Cloud computing provides an increasingly popular way of procuring IT services that offers many benefits including increased flexibility as well as reduced cost. It extends the spectrum of information technology (IT) service delivery models beyond managed and hosted services to a form that is packaged and commoditized. However, many organizations are sleepwalking into the cloud. Moving to the cloud may outsource the provision of the IT service, but it does not outsource the organization’s responsibilities. There are issues that may be forgotten or ignored when adopting cloud computing strategies.

In a recent survey by global nonprofit IT association ISACA, 30 percent of the 3,700 respondents said cloud computing is one of the top issues expected to impact their enterprise’s security in the next 12 months.

Most people are aware of the concept of the seven deadly vices that are said to explain human weaknesses, which are: wrath, greed, sloth, pride, lust, envy and gluttony, and are referred to as the “seven deadly sins.” Of these vices one above all can lead to problems with cloud computing – sloth. Clearly, a good understanding of cloud is critical, as is effective governance over the cloud.

Sloth affects cloud computing activities because it can lead to inattention to details such as:

1. Not knowing you are using the cloud: This sounds irrational, but it happens more frequently than would be expected. It is easy to buy a cloud service using a credit card – and your organization may be using the cloud without the appropriate people knowing about it.
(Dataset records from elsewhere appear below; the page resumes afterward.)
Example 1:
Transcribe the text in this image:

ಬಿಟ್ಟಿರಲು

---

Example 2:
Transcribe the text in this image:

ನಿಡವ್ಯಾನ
When you buy the cloud service that way, it is likely that you have agreed to the terms and conditions set by the provider and these may not be appropriate for your needs. You should ensure that there is a proper process for obtaining a cloud service and that it is followed.

2. Not assuring legal and regulatory compliance: Many organizations have invested heavily to ensure that their internal IT systems comply with the legal and regulatory requirements for their type of business. You need to check that if you move these systems into the cloud that you will not lose this compliance.
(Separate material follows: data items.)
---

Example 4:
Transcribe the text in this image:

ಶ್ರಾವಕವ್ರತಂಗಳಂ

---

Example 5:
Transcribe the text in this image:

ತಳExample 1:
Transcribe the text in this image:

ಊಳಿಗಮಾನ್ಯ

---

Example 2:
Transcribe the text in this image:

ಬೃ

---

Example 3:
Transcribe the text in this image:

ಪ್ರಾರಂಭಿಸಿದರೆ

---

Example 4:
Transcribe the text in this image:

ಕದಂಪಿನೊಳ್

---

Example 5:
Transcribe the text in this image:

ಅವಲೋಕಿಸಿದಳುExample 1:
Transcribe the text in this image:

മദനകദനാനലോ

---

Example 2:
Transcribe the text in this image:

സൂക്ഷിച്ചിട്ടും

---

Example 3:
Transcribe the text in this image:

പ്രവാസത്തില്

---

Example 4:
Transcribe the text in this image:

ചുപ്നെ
3. Not knowing which data are in the cloud: One of the key legal requirements for many organizations is compliance with data privacy laws. If you don’t know what data you are moving to the cloud you could be in trouble. This problem has become more acute because of the explosion in the amount of unstructured data such as spreadsheets, presentations and documents. It is essential that you identify and classify data you are moving to the cloud to manage risks and ensure compliance.

4. Not managing identity and access to the cloud: Controlling who can access what is even more important when data and applications are accessed via the Internet. Managing identity and access remains the responsibility of the customer when the data and application are moved to the cloud. The best way to achieve this is through the use of identity federation based on standards such as Security Assertion Markup Language (SAML) and Active Directory Federation Services (ADFS).

5. Not managing business continuity and the cloud: Organizations adopting the cloud need to determine the business needs for continuity of any services and/or data being moved to the cloud. To support this they should have policies, processes and procedures in place to ensure that theses business requirements are met. These involve not only the cloud service provider, but also the customer as well as intermediate infrastructure such as telecommunications and power suppliers.

6. Becoming locked-in to one provider: A number of factors can make changing cloud providers difficult. For example, there may be contractual costs incurred on termination of the service contract. The ownership of the data held in the cloud may not be clear and return of the data on termination of contract may be costly or slow. When data are returned they may not be in a form that can easily be used or migrated. Cloud services may be based on a proprietary architecture and interfaces making it very difficult to migrate to another provider.

7. Not managing your cloud provider: You need to manage your cloud provider just like any other outsourced IT service provider. This means defining and agreeing to metrics via service level agreements and then making sure that these are achieved. A customer may wish to perform an audit of the provider but it may not be practical for the provider to allow every customer to perform their own audit. Certification of providers by a trusted third party is a way to satisfy this need.  However it is important to understand what these service organization controls (SOC) reports cover.

Mike Small is a member of the London Chapter of ISACA, a fellow of the BCS, and an analyst at KuppingerCole.